Since that time, with the watchfulness of the once-bitten, I examine even the most harmless statements for accuracy. If you post some accusatory political meme and get back a Snopes fact-check link as a comment, it has probably come from me. Or if you put up some lovely picture on the Internet only to be told that it is obviously Photoshopped, I’m most likely the guy that pointed that out. I pride myself on being the bane of crackpot conspiracy theorists. I may have lost a few friends because of it, but I will never again be anybody’s fool.

6 Replies to “Lies”

  1. Ahh Tim – who was that guy at Wyo in 69-70 just couldn’t stop telling huge heroic whoppers about himself? We used to egg him on. “Aren’t you the guy that Neil Armstrong…?” and he wound up claiming to have hidden out in Apollo 11.
    Then there was all that “tuna fishing,” i.e. lying for sport. You already did one on Rusty’s bad influence. But thinking about Cinderella last week I remembered how innocent and easy to “hook” she was, and how, ironically, that made us feel bad about the whole game. RIP

  2. Tim, Mrs. Mabe…..I had totally forgotten about her. I had her for debate as well, but it must have been a different year. I debated “Resolved: Social Security benefits should be extended to include complete medical care.” I remember the 3×5 cards and the hours in the library – and trying to fish out the right cards from the little box when in the midst of the debate. That was the toughest task for me. And…..drama – the school plays. Wasn’t Mrs. Mabe our director one year? Was it the year we did “The Importance of Being Ernest” . I was one of the little kids – were you? Or were you a dog? … and the Beatles – you were definitely Ringo!! Oh, thanks for the memories!

    1. The two plays I was in that Mrs. Mabe directed were “The Crucible” and “The Skin of Our Teeth.” In the latter, I played Cain. Mrs. Mabe decided that “the mark of Cain” would be a big, red “C” on my forehead and I was to brush my hair down over my forehead for most of the play. I liked the look and kept it that way. Several months later, in Feb. of 64, The Beatles were on Ed Sullivan and the next day I was kicked out of school and told not to come back without a haircut. Also during “Skin of our Teeth,” I went up on my lines and started ad-libbing. Evidently, Mrs. Mabe got down on her knees backstage and prayed. Then we got to a part I remembered and it went on well from there. She never cast me in another play (too much stress I suppose) but she was the first and only teacher I ever had who took an interest and told me I should be a writer. It took a while, Mrs. Mabe, but here I am!

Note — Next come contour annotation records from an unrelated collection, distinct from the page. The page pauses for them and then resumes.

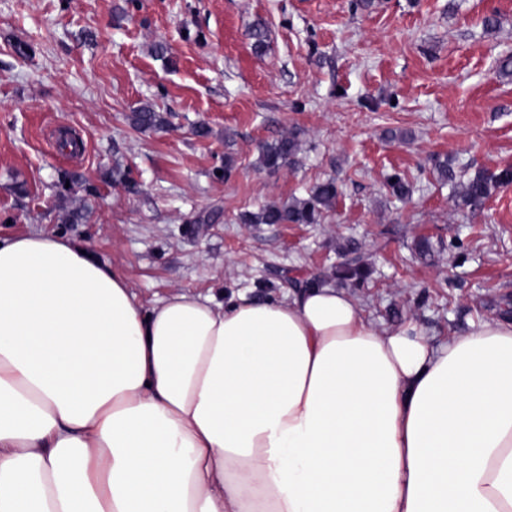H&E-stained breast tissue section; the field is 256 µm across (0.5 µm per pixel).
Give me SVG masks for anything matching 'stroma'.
Returning <instances> with one entry per match:
<instances>
[{"label":"stroma","instance_id":"obj_1","mask_svg":"<svg viewBox=\"0 0 512 512\" xmlns=\"http://www.w3.org/2000/svg\"><path fill=\"white\" fill-rule=\"evenodd\" d=\"M511 52L512 0H0V239L85 246L147 307L317 281L385 327L464 334L512 303V184L462 209L434 161L461 182L512 169V76L497 72ZM140 106L165 126L137 129ZM288 132L295 163L257 170L260 145ZM63 170L79 176L67 190ZM395 173L408 199L390 196ZM328 178L322 223L238 220ZM354 268L363 279L343 278Z\"/></svg>","mask_w":512,"mask_h":512}]
</instances>
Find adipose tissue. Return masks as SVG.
Returning a JSON list of instances; mask_svg holds the SVG:
<instances>
[{"mask_svg":"<svg viewBox=\"0 0 512 512\" xmlns=\"http://www.w3.org/2000/svg\"><path fill=\"white\" fill-rule=\"evenodd\" d=\"M0 512H512V322L440 342L327 284L147 308L0 240Z\"/></svg>","mask_w":512,"mask_h":512,"instance_id":"1","label":"adipose tissue"}]
</instances>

      1. Yes, it was ‘The Skin of our Teeth.’ How could I have forgotten? I’m sure your ad libs were as good as Thornton Wilder’s lines. I played Gladys, the Antrobus’ little girl, so I guess you were my brother. But, I do remember that you got kicked out for having ‘long hair’. Wasn’t Dairmuid Campbell (how do you spell his first name??) also asked to leave and go get a haircut??

  3. I recall trying to lie my way out of a few things during my life, especially my Junior High and High School years, but I don’t recall ever inventing several foreign dignitaries to back up an argument.